READING PASSAGE —
_ _ _ _

We can compare grace to a wedding band. I wear a wedding ring as evidence of my wife Kimberly’s love for me, but the band is not Kimberly’s love. Kimberly and my marriage, children, household are all the effects of our love, but these things are not our love. And the Bible describes grace as an affection and favor and not as a thing.
It is the argument of Protestant Christians that grace flows to us as a gift of the Holy Spirit. And that grace either is the Spirit or the active working of the Spirit, but grace itself is not a spiritual substance. No sinful man can give grace as a necessary benefit.2
The Rupture Between Nature & Grace
What I’ve sketched above is in general the teaching of Protestants with fraternal disagreements about the order of salvation, what happens in infant baptism, and different degrees of theological consistency. Yet imbedded in this description is a particular understanding of nature and grace. Most importantly there is a rupture between nature and grace that must be repaired by the Spirit.

_ _ _ _

REQUIREMENT 1 —
Starting at the beginning of the listing and ending at the line that contains "The answer is 0:29", give those lines as a numbered list, leaving out any blank lines.
The listing that follows has no connection to the passage on grace.

DATA EXTRACT —
_ _ _ _

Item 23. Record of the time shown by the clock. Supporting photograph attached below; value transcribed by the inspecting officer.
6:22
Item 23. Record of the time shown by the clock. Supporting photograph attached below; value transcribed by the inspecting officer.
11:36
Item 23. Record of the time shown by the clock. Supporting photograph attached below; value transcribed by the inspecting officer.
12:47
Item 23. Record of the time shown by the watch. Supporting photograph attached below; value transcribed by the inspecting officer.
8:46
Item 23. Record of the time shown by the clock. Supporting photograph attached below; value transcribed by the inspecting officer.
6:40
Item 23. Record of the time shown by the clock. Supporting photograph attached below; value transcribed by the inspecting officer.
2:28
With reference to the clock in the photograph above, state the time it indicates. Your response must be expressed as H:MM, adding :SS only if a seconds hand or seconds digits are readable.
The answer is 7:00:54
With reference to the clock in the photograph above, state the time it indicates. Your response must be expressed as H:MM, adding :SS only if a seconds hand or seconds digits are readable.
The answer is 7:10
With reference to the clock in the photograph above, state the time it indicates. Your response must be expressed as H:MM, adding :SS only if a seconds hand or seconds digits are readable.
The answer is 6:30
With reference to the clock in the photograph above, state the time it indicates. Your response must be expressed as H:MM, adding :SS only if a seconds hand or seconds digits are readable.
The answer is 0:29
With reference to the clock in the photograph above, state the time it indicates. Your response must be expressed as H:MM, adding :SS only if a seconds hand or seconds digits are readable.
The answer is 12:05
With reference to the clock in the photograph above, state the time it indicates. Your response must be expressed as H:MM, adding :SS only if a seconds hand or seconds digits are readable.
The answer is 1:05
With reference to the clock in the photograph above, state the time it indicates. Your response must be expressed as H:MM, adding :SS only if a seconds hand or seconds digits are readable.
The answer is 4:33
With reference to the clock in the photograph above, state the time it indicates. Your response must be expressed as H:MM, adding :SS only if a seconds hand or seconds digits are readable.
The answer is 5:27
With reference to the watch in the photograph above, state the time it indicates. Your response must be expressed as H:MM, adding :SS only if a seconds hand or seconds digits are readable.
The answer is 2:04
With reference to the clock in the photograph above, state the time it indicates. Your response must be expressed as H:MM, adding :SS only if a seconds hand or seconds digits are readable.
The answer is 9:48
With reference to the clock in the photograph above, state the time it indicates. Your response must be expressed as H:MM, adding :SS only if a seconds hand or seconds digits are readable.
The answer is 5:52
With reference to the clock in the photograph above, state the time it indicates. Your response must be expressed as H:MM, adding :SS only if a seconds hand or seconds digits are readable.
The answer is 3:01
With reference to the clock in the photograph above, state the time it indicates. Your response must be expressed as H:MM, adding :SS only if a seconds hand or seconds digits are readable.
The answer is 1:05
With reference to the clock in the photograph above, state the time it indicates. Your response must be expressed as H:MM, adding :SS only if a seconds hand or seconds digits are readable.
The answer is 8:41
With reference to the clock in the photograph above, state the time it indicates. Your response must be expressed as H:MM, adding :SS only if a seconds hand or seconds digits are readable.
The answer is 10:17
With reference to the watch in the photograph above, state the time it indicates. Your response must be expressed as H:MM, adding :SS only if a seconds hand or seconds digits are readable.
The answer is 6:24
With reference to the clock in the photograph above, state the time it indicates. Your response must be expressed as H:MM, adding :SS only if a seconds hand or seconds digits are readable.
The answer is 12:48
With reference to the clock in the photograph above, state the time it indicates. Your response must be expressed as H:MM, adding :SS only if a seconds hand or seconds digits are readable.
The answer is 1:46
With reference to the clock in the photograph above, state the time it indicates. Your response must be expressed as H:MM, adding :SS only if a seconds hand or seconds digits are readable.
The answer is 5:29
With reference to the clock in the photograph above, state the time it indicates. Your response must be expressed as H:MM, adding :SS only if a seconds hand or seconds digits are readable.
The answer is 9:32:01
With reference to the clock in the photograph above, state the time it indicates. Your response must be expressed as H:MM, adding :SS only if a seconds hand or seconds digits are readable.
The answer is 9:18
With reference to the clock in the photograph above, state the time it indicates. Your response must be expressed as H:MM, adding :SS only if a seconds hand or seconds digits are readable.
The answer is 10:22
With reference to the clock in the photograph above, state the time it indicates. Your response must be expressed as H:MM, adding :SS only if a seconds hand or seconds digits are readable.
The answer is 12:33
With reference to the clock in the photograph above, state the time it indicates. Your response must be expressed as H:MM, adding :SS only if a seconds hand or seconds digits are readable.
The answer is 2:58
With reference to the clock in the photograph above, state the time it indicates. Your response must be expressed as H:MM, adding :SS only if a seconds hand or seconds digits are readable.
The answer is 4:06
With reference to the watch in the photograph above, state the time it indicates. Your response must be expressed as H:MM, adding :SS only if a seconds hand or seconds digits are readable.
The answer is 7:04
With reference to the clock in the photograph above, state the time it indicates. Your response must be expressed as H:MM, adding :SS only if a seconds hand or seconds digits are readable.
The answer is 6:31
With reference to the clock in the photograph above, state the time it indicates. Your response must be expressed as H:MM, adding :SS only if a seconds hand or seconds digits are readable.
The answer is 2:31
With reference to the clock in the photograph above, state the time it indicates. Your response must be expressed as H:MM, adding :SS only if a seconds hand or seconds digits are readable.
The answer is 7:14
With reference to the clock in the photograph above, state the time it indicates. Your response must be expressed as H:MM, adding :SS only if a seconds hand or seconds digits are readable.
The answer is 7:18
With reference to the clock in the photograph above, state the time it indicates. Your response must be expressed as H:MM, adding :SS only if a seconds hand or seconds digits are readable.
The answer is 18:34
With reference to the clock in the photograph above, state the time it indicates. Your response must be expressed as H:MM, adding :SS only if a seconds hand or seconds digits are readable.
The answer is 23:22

_ _ _ _

REQUIREMENT 2 —
In the passage on grace, how does the Bible describe grace?

EXERCISE ANSWER 1 —
1. Item 23. Record of the time shown by the clock. Supporting photograph attached below; value transcribed by the inspecting officer.
2. 6:22
3. Item 23. Record of the time shown by the clock. Supporting photograph attached below; value transcribed by the inspecting officer.
4. 11:36
5. Item 23. Record of the time shown by the clock. Supporting photograph attached below; value transcribed by the inspecting officer.
6. 12:47
7. Item 23. Record of the time shown by the watch. Supporting photograph attached below; value transcribed by the inspecting officer.
8. 8:46
9. Item 23. Record of the time shown by the clock. Supporting photograph attached below; value transcribed by the inspecting officer.
10. 6:40
11. Item 23. Record of the time shown by the clock. Supporting photograph attached below; value transcribed by the inspecting officer.
12. 2:28
13. With reference to the clock in the photograph above, state the time it indicates. Your response must be expressed as H:MM, adding :SS only if a seconds hand or seconds digits are readable.
14. The answer is 7:00:54
15. With reference to the clock in the photograph above, state the time it indicates. Your response must be expressed as H:MM, adding :SS only if a seconds hand or seconds digits are readable.
16. The answer is 7:10
17. With reference to the clock in the photograph above, state the time it indicates. Your response must be expressed as H:MM, adding :SS only if a seconds hand or seconds digits are readable.
18. The answer is 6:30
19. With reference to the clock in the photograph above, state the time it indicates. Your response must be expressed as H:MM, adding :SS only if a seconds hand or seconds digits are readable.
20. The answer is 0:29

EXERCISE ANSWER 2 —
As an affection and favor, not as a thing.